_Provided data_
★ ★ ★
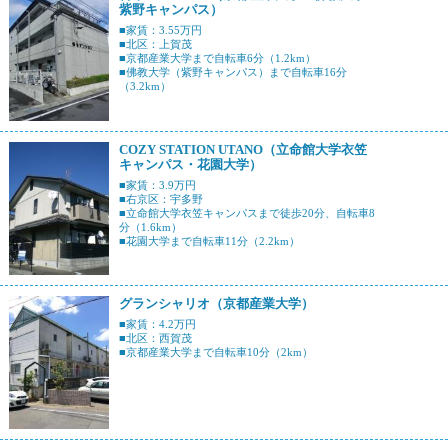
紫野キャンパス）
■家賃：3.55万円
■北区：上賀茂
■京都産業大学まで自転車6分（1.2km）
■佛教大学（紫野キャンパス）まで自転車16分
（3.2km）
COZY STATION UTANO（立命館大学衣笠
キャンパス・花園大学）
■家賃：3.9万円
■右京区：宇多野
■立命館大学衣笠キャンパスまで徒歩20分、自転車8
分（1.6km）
■花園大学まで自転車11分（2.2km）
グランシャリオ（京都産業大学）
■家賃：4.2万円
■北区：西賀茂
■京都産業大学まで自転車10分（2km）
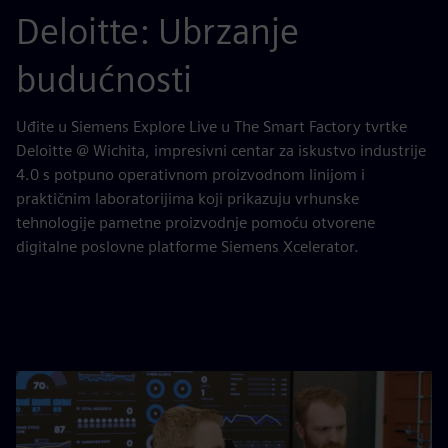
Deloitte: Ubrzanje
budućnosti
Uđite u Siemens Explore Live u The Smart Factory tvrtke
Deloitte @ Wichita, impresivni centar za iskustvo industrije
4.0 s potpuno operativnom proizvodnom linijom i
praktičnim laboratorijima koji prikazuju vrhunske
tehnologije pametne proizvodnje pomoću otvorene
digitalne poslovne platforme Siemens Xcelerator.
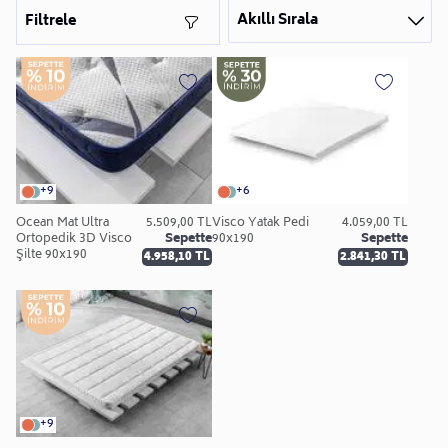
Akıllı Sırala
Filtrele
+9
+6
Ocean Mat Ultra
5.509,00 TL
Visco Yatak Pedi
4.059,00 TL
Ortopedik 3D Visco
Sepette
90x190
Sepette
Şilte 90x190
4.958,10 TL
2.841,30 TL
+9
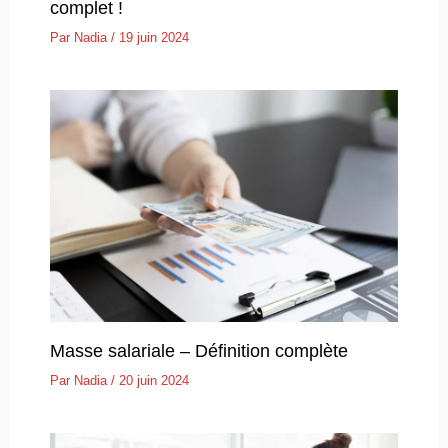
complet !
Par
Nadia
/
19 juin 2024
Masse salariale – Définition complète
Par
Nadia
/
20 juin 2024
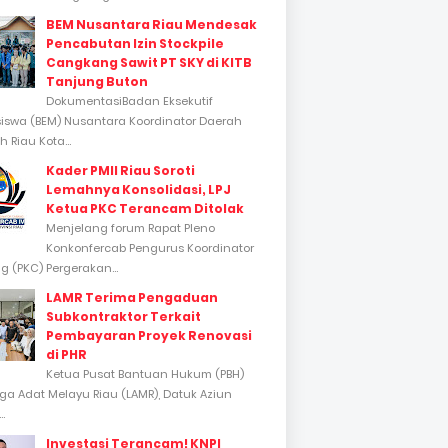
BEM Nusantara Riau Mendesak
Pencabutan Izin Stockpile
Cangkang Sawit PT SKY di KITB
Tanjung Buton
DokumentasiBadan Eksekutif
swa (BEM) Nusantara Koordinator Daerah
 Riau Kota...
Kader PMII Riau Soroti
Lemahnya Konsolidasi, LPJ
Ketua PKC Terancam Ditolak
Menjelang forum Rapat Pleno
Konkonfercab Pengurus Koordinator
 (PKC) Pergerakan...
LAMR Terima Pengaduan
Subkontraktor Terkait
Pembayaran Proyek Renovasi
di PHR
Ketua Pusat Bantuan Hukum (PBH)
a Adat Melayu Riau (LAMR), Datuk Aziun
..
Investasi Terancam! KNPI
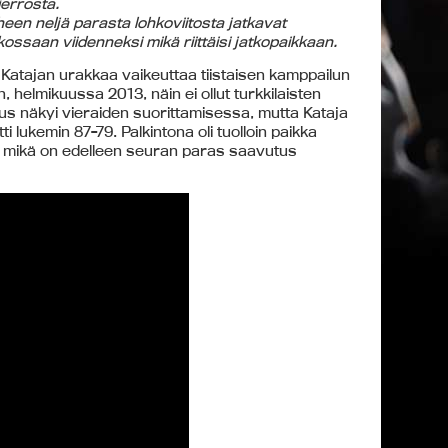
ierrosta.
een neljä parasta lohkoviitosta jatkavat
kossaan viidenneksi mikä riittäisi jatkopaikkaan.
 Katajan urakkaa vaikeuttaa tiistaisen kamppailun
, helmikuussa 2013, näin ei ollut turkkilaisten
s näkyi vieraiden suorittamisessa, mutta Kataja
i lukemin 87-79. Palkintona oli tuolloin paikka
mikä on edelleen seuran paras saavutus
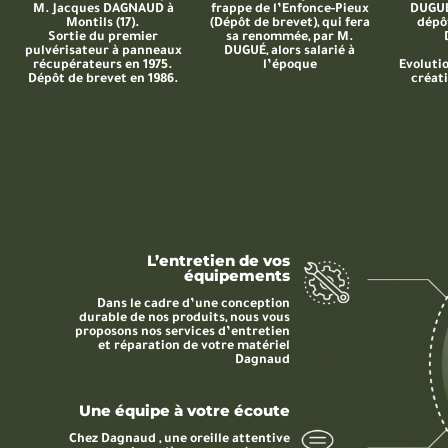
M. Jacques DAGNAUD à
frappe de l’Enfonce-Pieux
DUGUÉ
Montils (17).
(Dépôt de brevet), qui fera
dépô
Sortie du premier
sa renommée, par M.
pulvérisateur à panneaux
DUGUÉ, alors salarié à
récupérateurs en 1975.
l’époque
Evoluti
Dépôt de brevet en 1986.
créat
L’entretien de vos
équipements
Dans le cadre d’une conception
durable de nos produits, nous vous
proposons nos services d’entretien
et réparation de votre matériel
Dagnaud
Une équipe à votre écoute
Chez Dagnaud , une oreille attentive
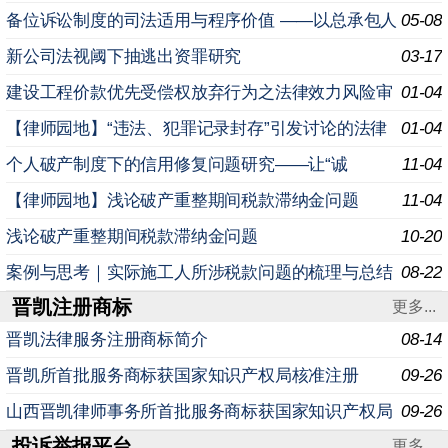
备位诉讼制度的司法适用与程序价值 ——以总承包人
05-08
追偿权为分析视角 引 言 在建设工程纠纷的实务处理中
新公司法视阈下抽逃出资罪研究
03-17
建设工程价款优先受偿权放弃行为之法律效力风险审
01-04
视与实务应对策略研究
【律师园地】“违法、犯罪记录封存”引发讨论的法律
01-04
盲点解析
个人破产制度下的信用修复问题研究——让“诚
11-04
信”而“不幸”的人“重生”
【律师园地】浅论破产重整期间税款滞纳金问题
11-04
浅论破产重整期间税款滞纳金问题
10-20
案例与思考｜实际施工人所涉税款问题的梳理与总结
08-22
晋凯注册商标
更多...
晋凯法律服务注册商标简介
08-14
晋凯所首批服务商标获国家知识产权局核准注册
09-26
山西晋凯律师事务所首批服务商标获国家知识产权局
09-26
投诉举报平台
核准注册
更多...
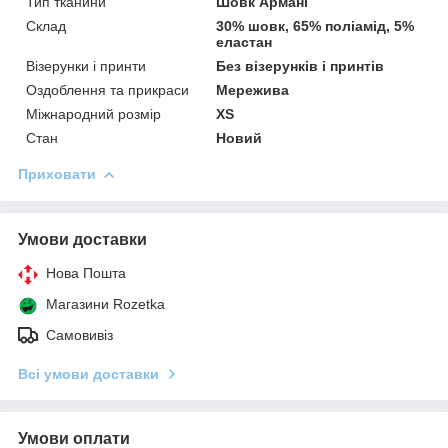
Тип тканини
Шовк Армані
Склад
30% шовк, 65% поліамід, 5%
еластан
Візерунки і принти
Без візерунків і принтів
Оздоблення та прикраси
Мережива
Міжнародний розмір
XS
Стан
Новий
Приховати
Умови доставки
Нова Пошта
Магазини Rozetka
Самовивіз
Всі умови доставки
Умови оплати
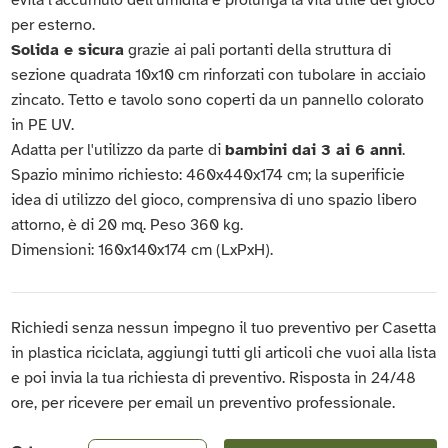
per esterno.
Solida e sicura
grazie ai pali portanti della struttura di
sezione quadrata 10x10 cm rinforzati con tubolare in acciaio
zincato. Tetto e tavolo sono coperti da un pannello colorato
in PE UV.
Adatta per l'utilizzo da parte di
bambini dai 3 ai 6 anni
.
Spazio minimo richiesto: 460x440x174 cm; la superificie
idea di utilizzo del gioco, comprensiva di uno spazio libero
attorno, è di 20 mq. Peso 360 kg.
Dimensioni: 160x140x174 cm (LxPxH).
Richiedi senza nessun impegno il tuo preventivo per Casetta
in plastica riciclata, aggiungi tutti gli articoli che vuoi alla lista
e poi invia la tua richiesta di preventivo. Risposta in 24/48
ore, per ricevere per email un preventivo professionale.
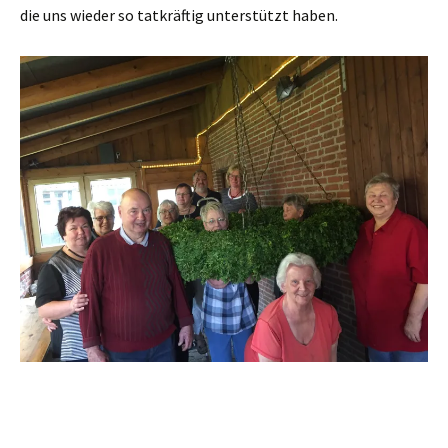
die uns wieder so tatkräftig unterstützt haben.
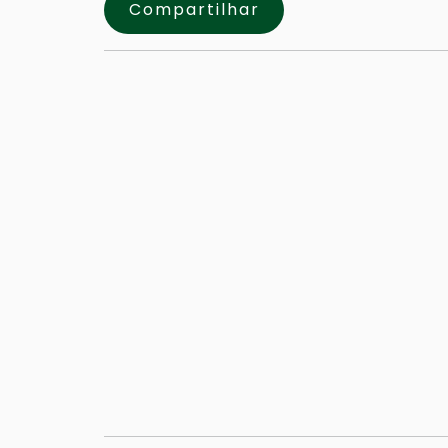
Compartilhar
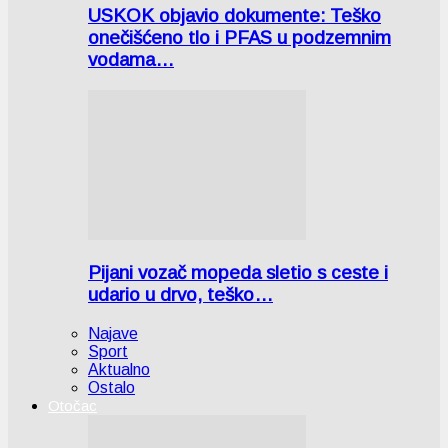
USKOK objavio dokumente: Teško
onečišćeno tlo i PFAS u podzemnim
vodama…
Pijani vozač mopeda sletio s ceste i
udario u drvo, teško…
Najave
Sport
Aktualno
Ostalo
Otočac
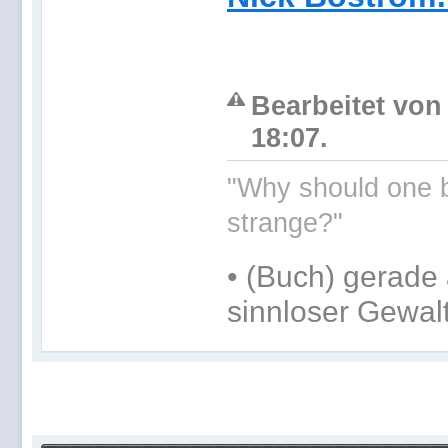
Bearbeitet von
18:07.
"Why should one b
strange?"
•
(Buch) gerade 
sinnloser Gewal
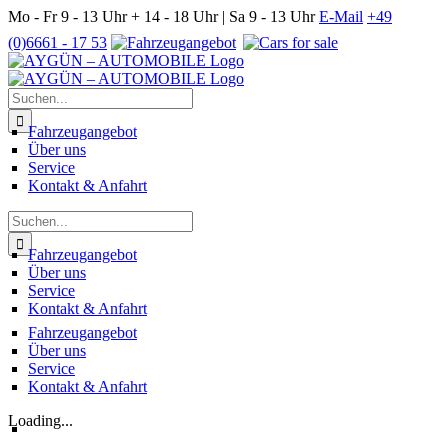
Zum
Mo - Fr 9 - 13 Uhr + 14 - 18 Uhr | Sa 9 - 13 Uhr
E-Mail
+49
Inhalt
(0)6661 - 17 53
springen
Suche
nach:
Fahrzeugangebot
Über uns
Service
Kontakt & Anfahrt
Suche
nach:
Fahrzeugangebot
Über uns
Service
Kontakt & Anfahrt
Fahrzeugangebot
Über uns
Service
Kontakt & Anfahrt
Loading...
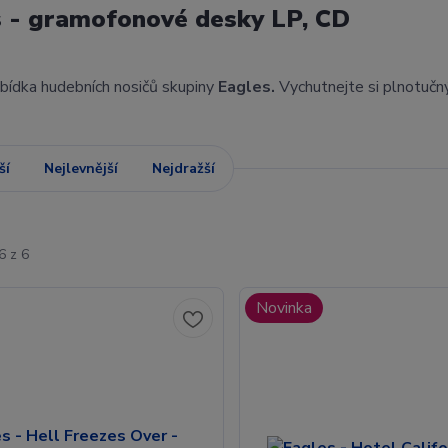
 - gramofonové desky LP, CD
abídka hudebních nosičů skupiny
Eagles.
Vychutnejte si plnotučn
ší
Nejlevnější
Nejdražší
6 z 6
Novinka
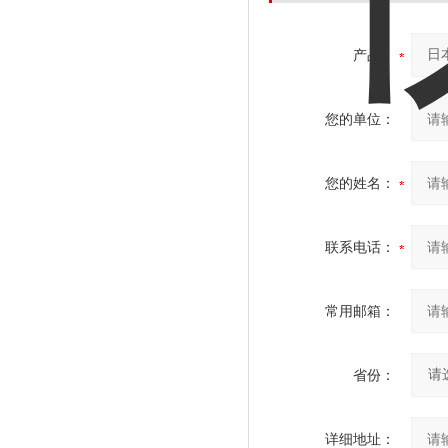
产品：
您的单位：
您的姓名：
联系电话：
常用邮箱：
省份：
详细地址：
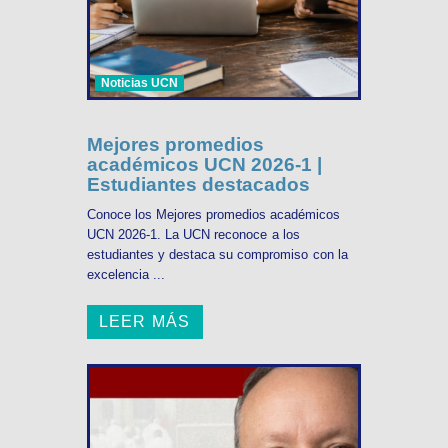
Noticias UCN
Mejores promedios
académicos UCN 2026-1 |
Estudiantes destacados
Conoce los Mejores promedios académicos
UCN 2026-1. La UCN reconoce a los
estudiantes y destaca su compromiso con la
excelencia ...
LEER MÁS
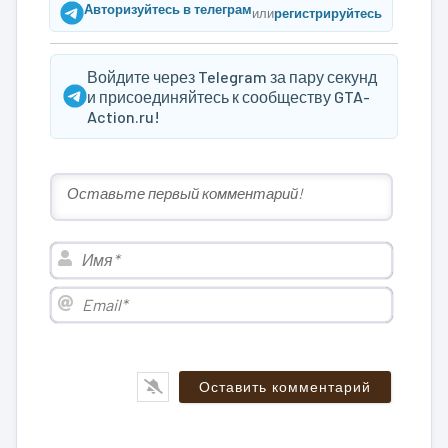
Авторизуйтесь в телеграм
или
регистрируйтесь
Войдите через Telegram за пару секунд
и присоединяйтесь к сообществу GTA-
Action.ru!
Имя*
Email*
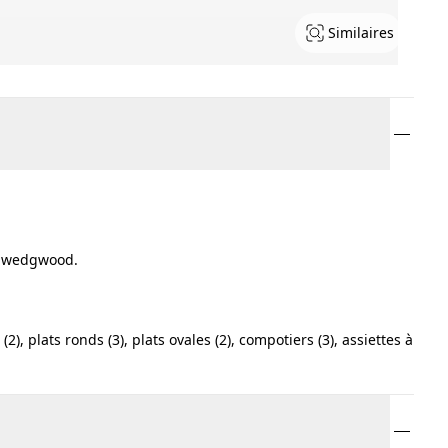
Similaires
ez wedgwood.
), plats ronds (3), plats ovales (2), compotiers (3), assiettes à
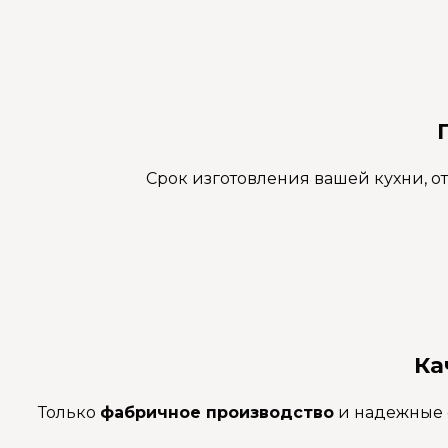
Срок изготовления вашей кухни, о
Ка
Только
фабричное производство
и надежные е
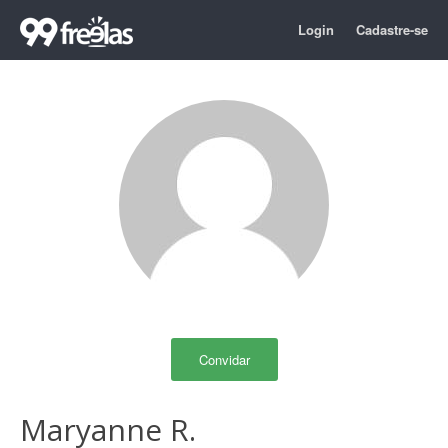
Login
Cadastre-se
Convidar
Maryanne R.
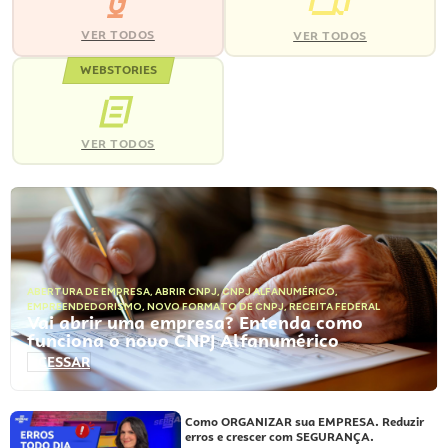
VER TODOS
VER TODOS
WEBSTORIES
VER TODOS
ABERTURA DE EMPRESA
,
ABRIR CNPJ
,
CNPJ ALFANUMÉRICO
,
EMPREENDEDORISMO
,
NOVO FORMATO DE CNPJ
,
RECEITA FEDERAL
Vai abrir uma empresa? Entenda como
funciona o novo CNPJ Alfanumérico
ACESSAR
Como ORGANIZAR sua EMPRESA. Reduzir
erros e crescer com SEGURANÇA.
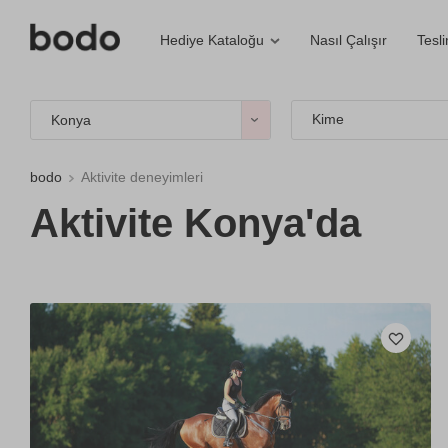
Nasıl Çalışır
Tesl
Hediye Kataloğu
Kime
Konya
bodo
Aktivite deneyimleri
Aktivite Konya'da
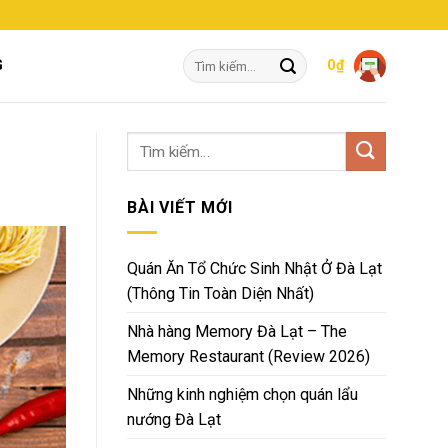
Tìm
G
0
₫
kiếm:
BÀI VIẾT MỚI
Quán Ăn Tổ Chức Sinh Nhật Ở Đà Lạt
(Thông Tin Toàn Diện Nhất)
Nhà hàng Memory Đà Lạt – The
Memory Restaurant (Review 2026)
Những kinh nghiệm chọn quán lẩu
nướng Đà Lạt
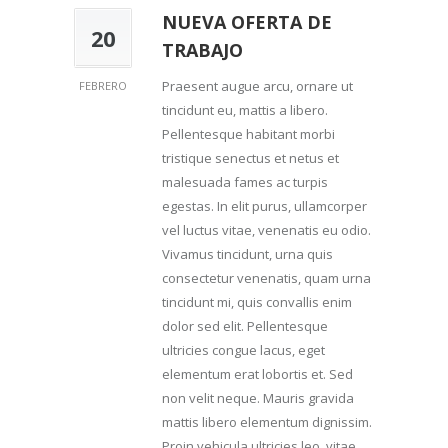
NUEVA OFERTA DE
20
TRABAJO
Praesent augue arcu, ornare ut
FEBRERO
tincidunt eu, mattis a libero.
Pellentesque habitant morbi
tristique senectus et netus et
malesuada fames ac turpis
egestas. In elit purus, ullamcorper
vel luctus vitae, venenatis eu odio.
Vivamus tincidunt, urna quis
consectetur venenatis, quam urna
tincidunt mi, quis convallis enim
dolor sed elit. Pellentesque
ultricies congue lacus, eget
elementum erat lobortis et. Sed
non velit neque. Mauris gravida
mattis libero elementum dignissim.
Proin vehicula ultricies leo, vitae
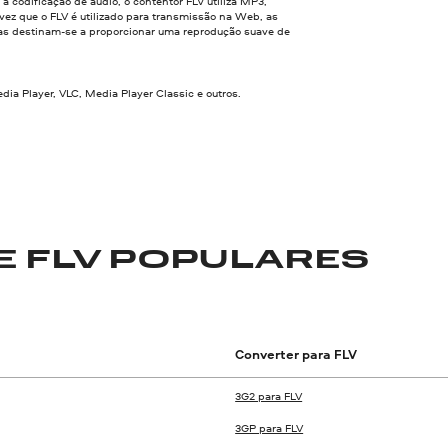
à codificação de áudio, o contentor FLV utiliza MP3,
z que o FLV é utilizado para transmissão na Web, as
das destinam-se a proporcionar uma reprodução suave de
ia Player, VLC, Media Player Classic e outros.
 FLV POPULARES
Converter para FLV
3G2 para FLV
3GP para FLV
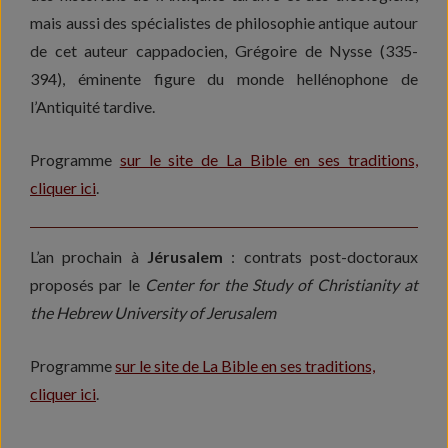
mais aussi des spécialistes de philosophie antique autour
de cet auteur cappadocien, Grégoire de Nysse (335-
394), éminente figure du monde hellénophone de
l’Antiquité tardive.
Programme
sur le site de La Bible en ses traditions,
cliquer ici
.
L’an prochain à
Jérusalem
: contrats post-doctoraux
proposés par le
Center for the Study of Christianity at
the Hebrew University of Jerusalem
Programme
sur le site de La Bible en ses traditions,
cliquer ici
.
★ ★ ★
_What the task requires_
In the entries above, restate word for word the lines between the one holding "swa (BEM) Nusantara Koordinator Daerah" and the one holding "Pembayaran Proyek Renovasi", inclusive, and nothing besides.

_Written solution_
swa (BEM) Nusantara Koordinator Daerah
 Riau Kota...
Kader PMII Riau Soroti
Lemahnya Konsolidasi, LPJ
Ketua PKC Terancam Ditolak
Menjelang forum Rapat Pleno
Konkonfercab Pengurus Koordinator
 (PKC) Pergerakan...
LAMR Terima Pengaduan
Subkontraktor Terkait
Pembayaran Proyek Renovasi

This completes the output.